Four-time Oscar nominee Ed Harris is taking on the cherished and challenging role of Atticus Finch in the Broadway adaptation of Harper Lee’s “To Kill a Mockingbird.” The actor, known from “Apollo 13” and HBO’s “Westworld,” spoke with CBS News contributor Jamie Wax at the Schubert Theater about making the role his own.
When Harries got a phone message from producer Scott Rudin asking if he wanted to play Atticus, his heart started going “boom, boom, boom,” he said.
“You read the play and (Aaron) Sorkin’s take on it, and it’s so different in the terms of who this man is and what he’s dealing with and how he is trying to maintain his sense of goodness and tolerance … in this world of hate and prejudice,” Harris said.
“It’s a little more flawed and tortured than we’re used to with Atticus,” Wax said.
“Definitely,” Harris said. “Which I was glad of because you don’t feel obligated to play this kind of perfect man.”
The story “To Kill a Mockingbird” is one many know well: Finch, a small-town lawyer, puts his family and reputation on the line to defend a black man in 1930s Alabama. The character has long been recognized for his strong morals and courage.
The role as adapted by Sorkin was formerly played by actor Jeff Daniels, earning him a Tony nomination. Harris chose not to see the production before stepping into the part.
“I didn’t want to be influenced by it,” he said. “It’s such an individual kind of experience to portray any given character.”
Director Bartlett Sher has full confidence in Harris. “Ed will be able to take a completely different take on it. … It’s just as rich, just as moving,” he said the night of Daniels’ final curtain call.
Beyond Daniels, there’s another Atticus performance that looms large for Harris: Gregory Peck in the 1962 film.
“It was in my head for a little while, but it really has disappeared,” Harris said. “When I read the script, I said, my main job is to be as much myself as Atticus as I can be.”
He isn’t alone stepping into big shoes as this production approaches its second year. He’s part of a slew of new cast members joining the show this month, including the actors playing Tom Robinson, Jem and Scout Finch, and Dill Harris.
“We understand the responsibility of coming into the building and the responsibility of the show that we’ve been handed,” said Kyle Scatliffe, who plays Tom Robinson.
That responsibility has been made easier with Harris’ leadership. “Ed has been phenomenal just to watch and to be a collaborator with,” said Nick Robinson, who plays Jem Finch. He said it’s been “a treat” to see the way Harris works.

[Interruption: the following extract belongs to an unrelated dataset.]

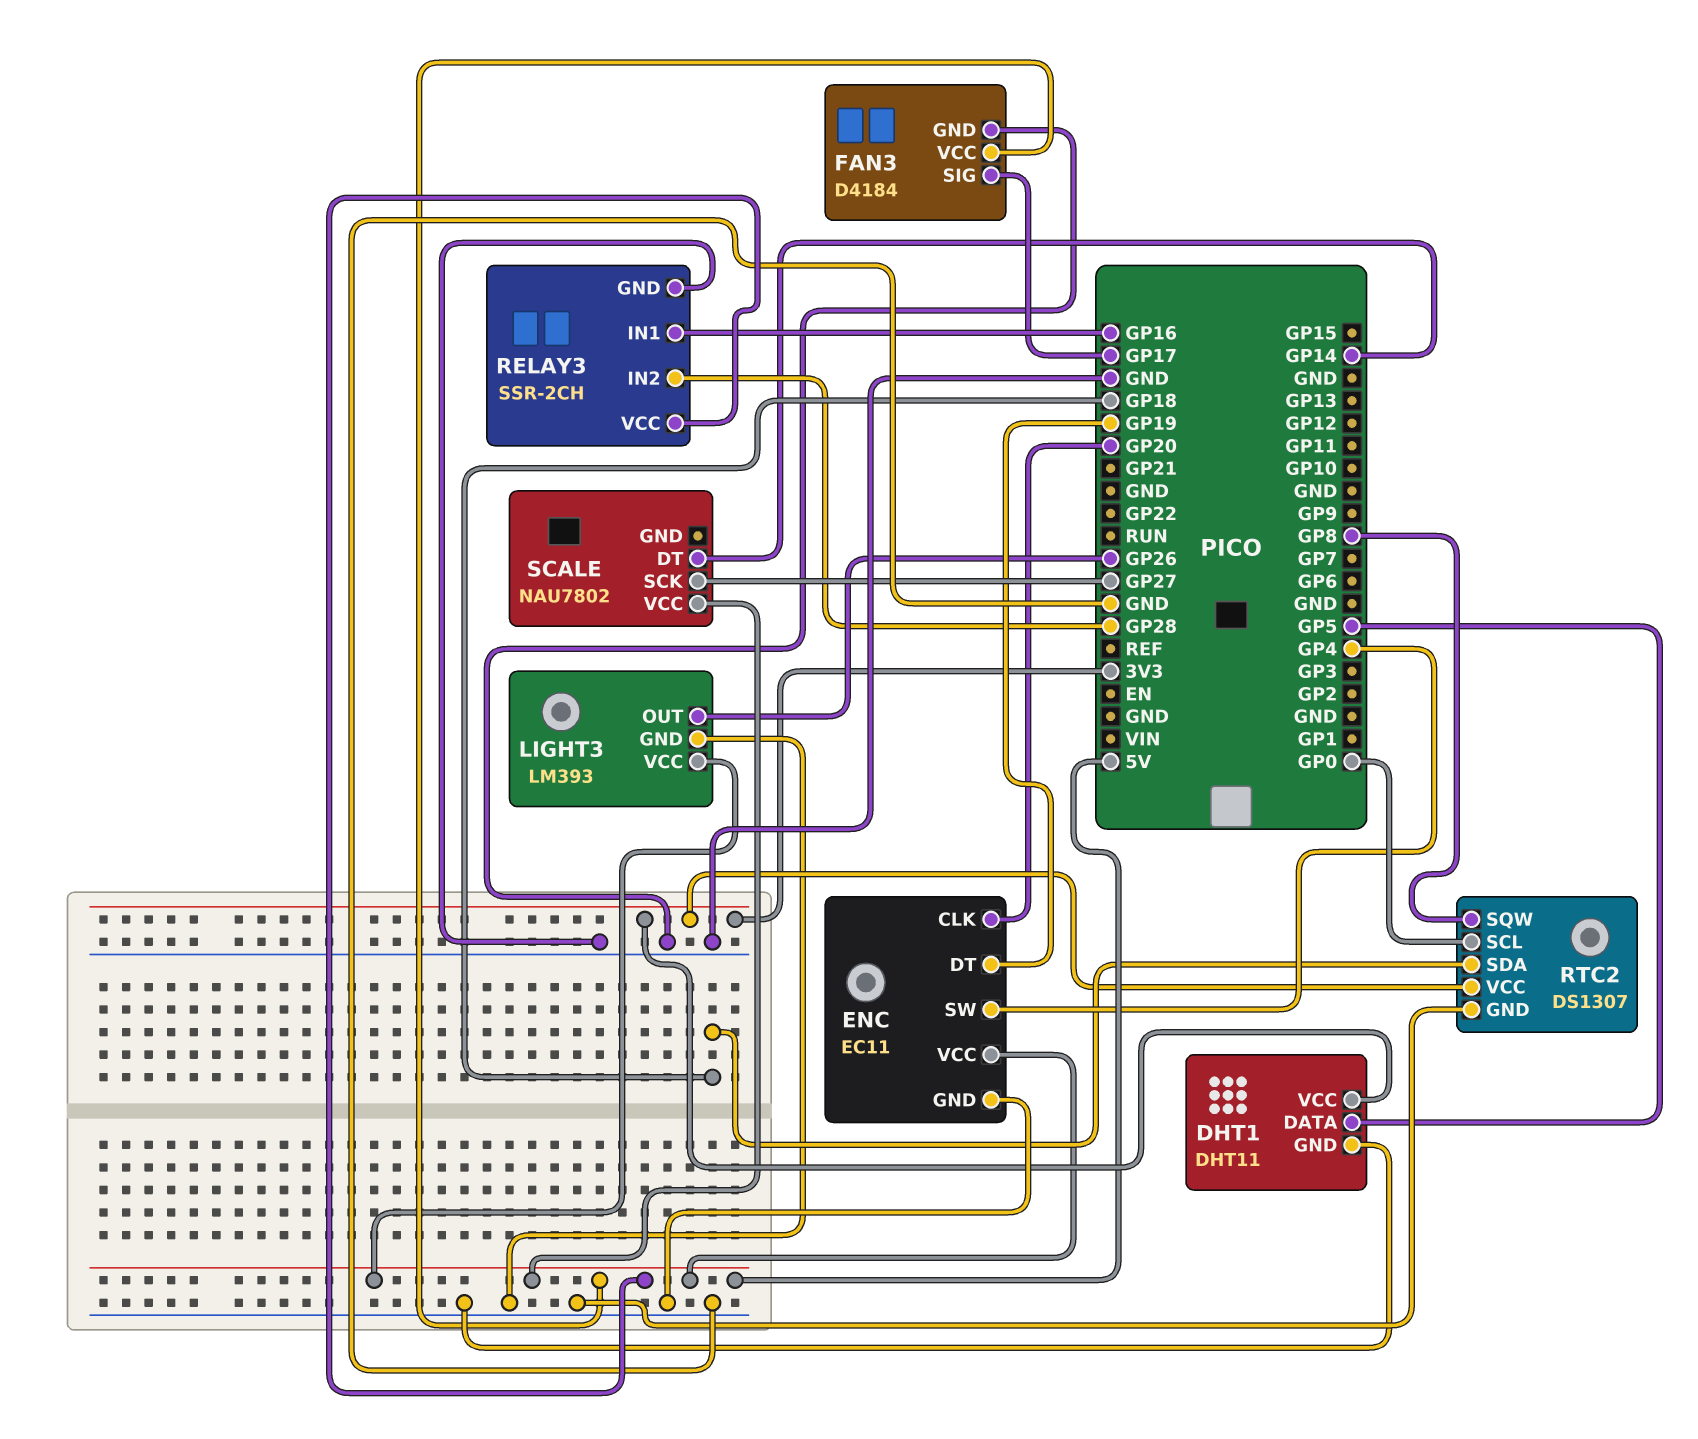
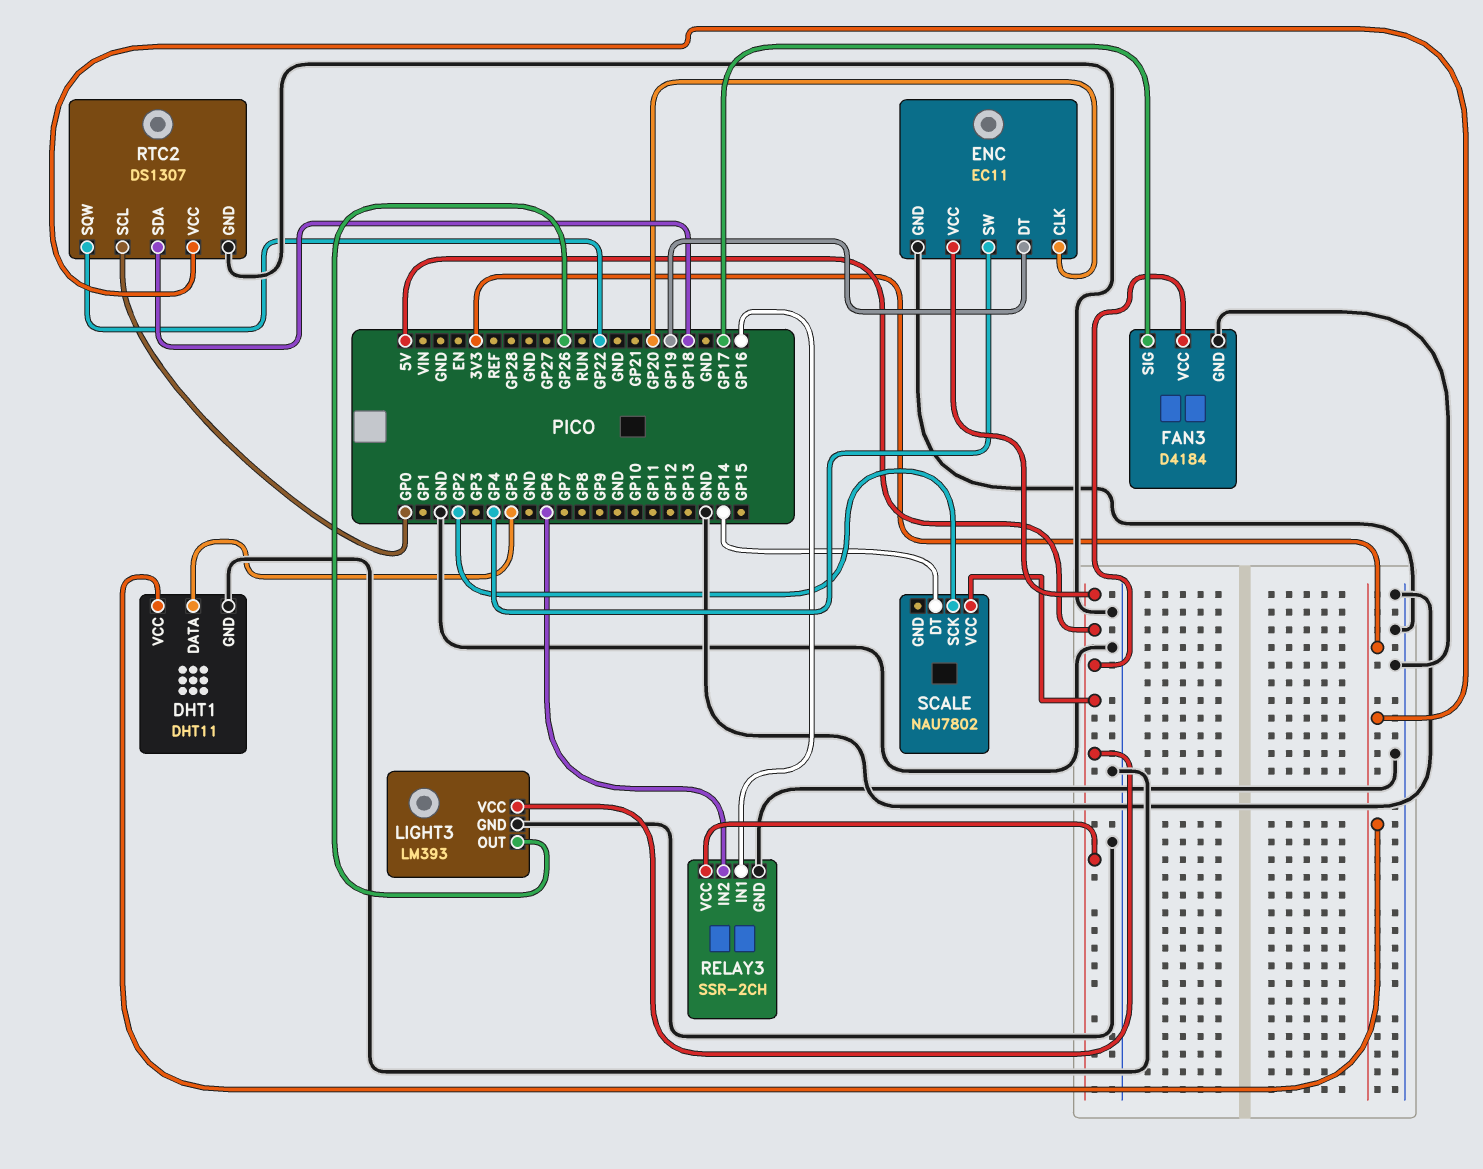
RELAY3 pin IN2: GP28 -> GP6
RTC2 pin SQW: GP8 -> GP22
SCALE pin SCK: GP27 -> GP2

“He’s such a generous scene partner and just so giving and really hard on himself, too,” said Nina Grollman, who plays Scout Finch.
The admiration is mutual. “I really love them,” Harris said. “They’re really great. I love working with them.”
With over 40 years of experience both on the stage and in front of the camera, the actor knows those are the qualities needed when stepping into the theater.
“It’s all about your relationships with people at this very moment, right on stage, at this time,” he said. “If I’m not breathing and if I’m not inhabiting this space right now at this very moment, then I’m full of sh– and I don’t want to do that.”
For Harris, the hope is that inhabiting this character for a new generation shines a light on the themes of Harper Lee’s story that goes beyond those who are already familiar with it.
“If it can help open anybody up to the world and to life and to being more generous and more open and more loving, then we’ve achieved something,” he said.